Früher haben (fast) alle ihre Laufschuhe im Winter eingelagert. Heute treffe ich immer wieder Läuferkolleginnen und -kollegen, die es auch im Winter nicht missen möchten, an der frischen Luft zu trainieren.

Laufen auf Schnee braucht viel Kraft

Laufen auf Schnee

Wenn du im Schnee joggen gehen willst, wird deine Muskulatur besonders belastet. Es ist ähnlich wie das Laufen an einem Strand. Der weiche Untergrund führt dazu, dass jedes Auftreten wieder anders ist. Deshalb müssen alle, die anfällig auf Achillessehnenprobleme sind, hier besonders vorsichtig ans Werk gehen und aufpassen.

Das Laufen auf Schnee braucht wegen des unregelmässigen Laufuntergrundes eine erhöhte Konzentration, um nicht auszurutschen oder sich den Fuss zu vertreten.
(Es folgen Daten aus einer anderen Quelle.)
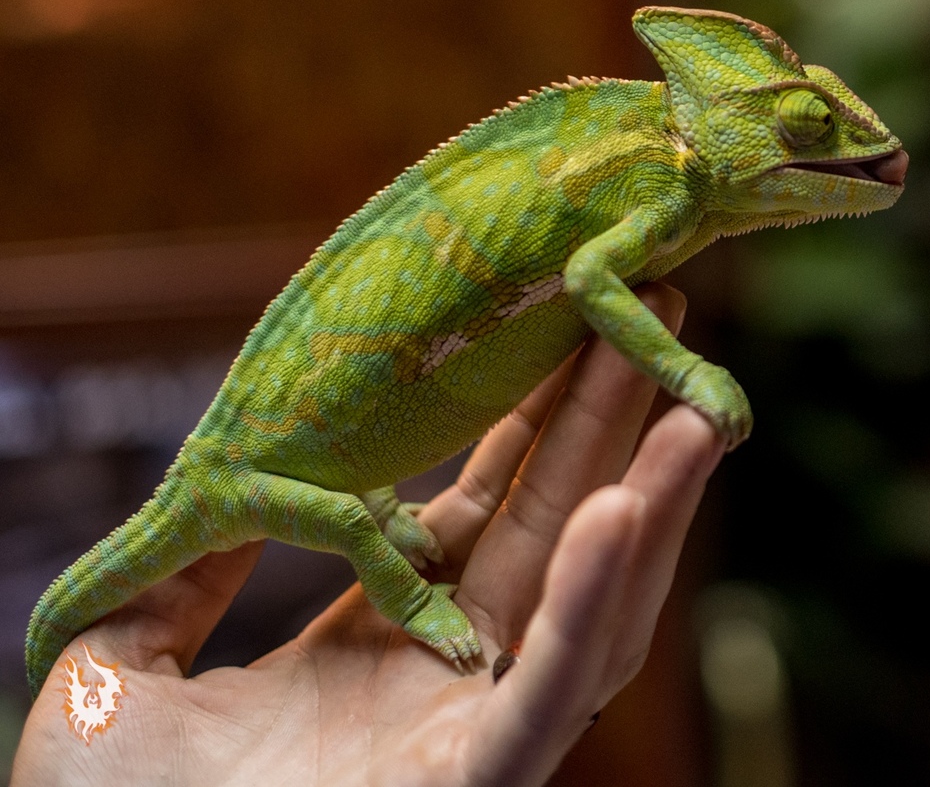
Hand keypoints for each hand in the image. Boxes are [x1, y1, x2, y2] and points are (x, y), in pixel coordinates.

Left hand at [11, 285, 720, 786]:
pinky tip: (623, 511)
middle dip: (612, 423)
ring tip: (693, 405)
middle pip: (556, 532)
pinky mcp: (480, 780)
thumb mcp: (115, 676)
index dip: (530, 424)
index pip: (482, 517)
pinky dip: (589, 598)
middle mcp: (447, 687)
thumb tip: (212, 500)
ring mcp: (472, 735)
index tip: (564, 330)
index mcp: (378, 655)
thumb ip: (170, 583)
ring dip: (650, 500)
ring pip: (589, 603)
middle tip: (656, 309)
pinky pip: (548, 687)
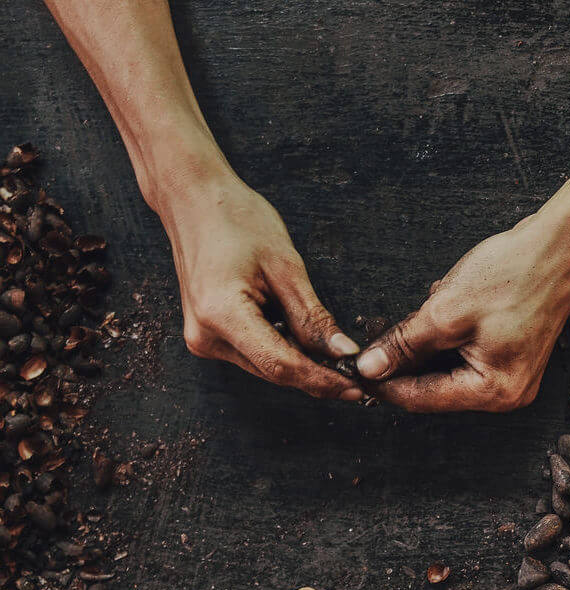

Unebenheiten sind gerade bei düsterem Wetter sehr schlecht zu erkennen.

Rutschiger Untergrund?

Wenn der Schnee festgetreten oder sogar eisig ist, bist du auf Laufschuhe mit Spikes oder auf die Laufschuh-Schneeketten Yaktrax-Pro angewiesen. Das gibt einen perfekten Halt auf schlechtem Terrain. Die Laufschuh-Schneeketten haben den Vorteil, dass du sie auf alle Laufschuhe aufziehen und - bei Nichtgebrauch - in der Laufjackentasche verstauen kannst.

Sehen und gesehen werden

Stirnlampe für das Laufen im Dunkeln

Vor allem in der Dämmerung oder bei Schneetreiben ist es wichtig, dass dich andere Verkehrsteilnehmer gut erkennen. Trage eine möglichst helle Laufjacke, eine Stirnlame, eine Leuchtweste und laufe an Strasse gegen den Verkehr. So könntest du im Notfall schnell erkennen, wenn einer dich nicht erkennt!

Belohnung lockt

Belohne dich, wenn du es geschafft hast, in der Kälte eine lockere Runde zu laufen. Gönn dir ein warmes Vollbad bei Kerzenlicht mit einem wohlriechenden Badezusatz (Eukalyptus, Wachholder...) und lass das Training so genüsslich ausklingen.